Seda Suna UÇAKAN’ın kaleminden çıkan “Yarım Kal” şiiri, fankit olarak yayınlandı ve ilgilileri için hazır olarak beklemekte. Bu fankiti incelerken, fankitin doğasını tamamlayan eserlere de değinmenin şart olduğu açıktır. Hayri GÜNTEK’in tasarımı ile başlayıp sonrasında şiire geçmek daha sağlam adımlar verecektir bizlere…
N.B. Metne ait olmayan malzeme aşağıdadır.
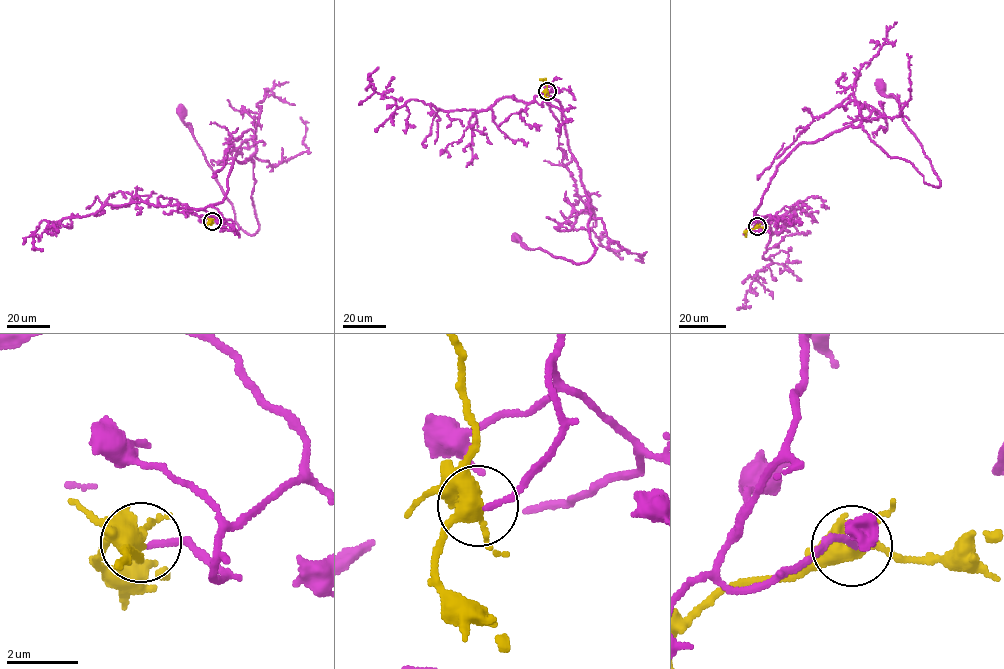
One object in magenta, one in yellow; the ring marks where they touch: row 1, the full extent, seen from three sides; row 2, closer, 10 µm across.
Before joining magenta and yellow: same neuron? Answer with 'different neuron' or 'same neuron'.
same neuron

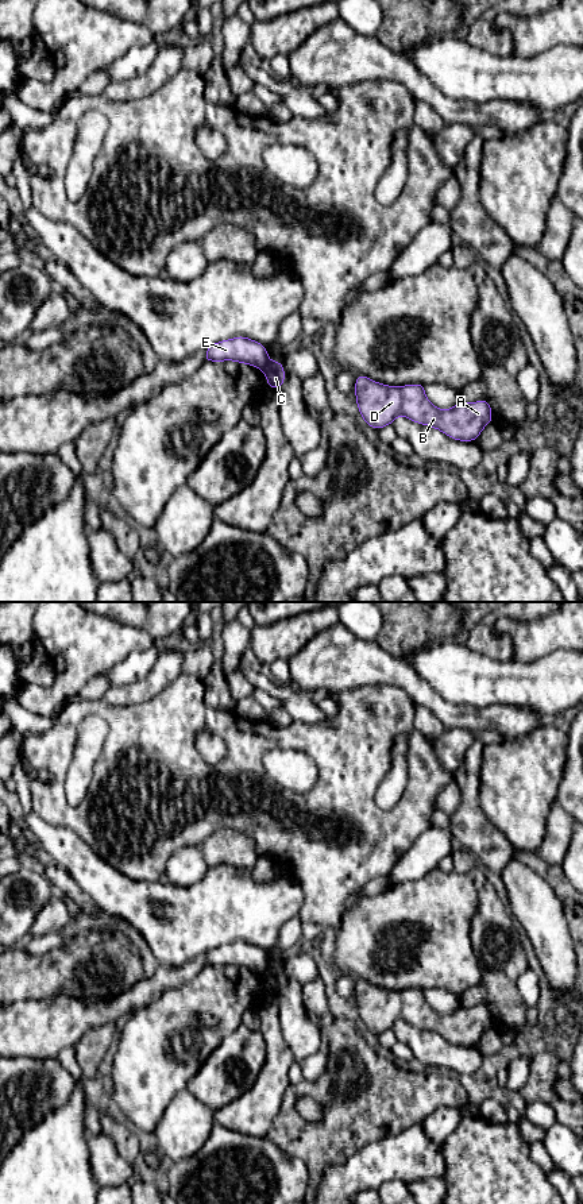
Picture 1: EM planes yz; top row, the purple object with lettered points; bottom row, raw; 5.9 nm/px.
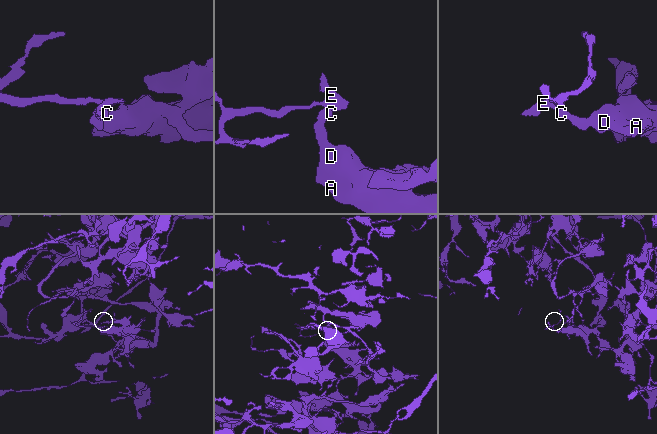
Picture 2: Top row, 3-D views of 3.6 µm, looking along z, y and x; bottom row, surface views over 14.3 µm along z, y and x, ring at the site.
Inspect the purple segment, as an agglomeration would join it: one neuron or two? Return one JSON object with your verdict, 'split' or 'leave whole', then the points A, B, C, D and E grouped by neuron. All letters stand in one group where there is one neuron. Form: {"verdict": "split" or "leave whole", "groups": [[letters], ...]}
{"verdict": "split", "groups": [["A", "B", "C", "D"], ["E"]]}

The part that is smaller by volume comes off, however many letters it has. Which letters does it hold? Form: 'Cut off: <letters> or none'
Cut off: E

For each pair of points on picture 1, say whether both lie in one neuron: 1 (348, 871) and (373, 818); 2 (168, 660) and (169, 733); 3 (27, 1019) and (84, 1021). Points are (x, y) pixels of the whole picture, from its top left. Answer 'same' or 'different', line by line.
1: same
2: different
3: same

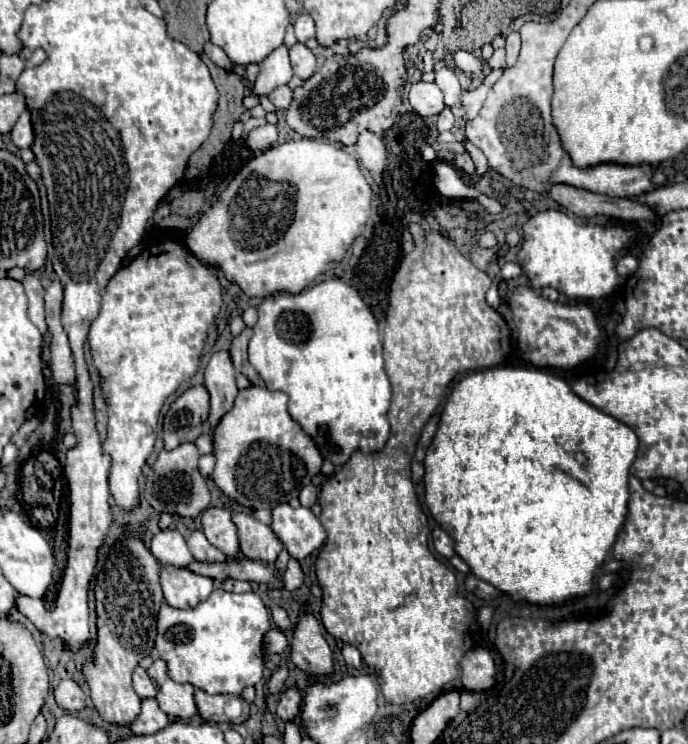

Bu incelemeyi tamamlamak için on bin yıl önce gerçekleştirilmeye başlanmış; tanrısallığı, kainatı, hissetmeyi ya da soyut olarak var olan bir şeyi simgelemeyi (somutlandırmayı) hedefleyen mandala sanatına bakmamız gerekir. İç içe geçen sembollerin belirli bir simetri ile yayılması sonucunda, görsel olarak bizlere bir düzeni göstermesi olan bu sanat dalında, şimdi de, şekillerin dizilimi kadar, dizelerin dizilimi de gerçekleştirilmiş. Zaten görsel dinginlik arasından çıkacak fikirler de ancak bu mantıkla yerleşebilirdi kâğıtlara…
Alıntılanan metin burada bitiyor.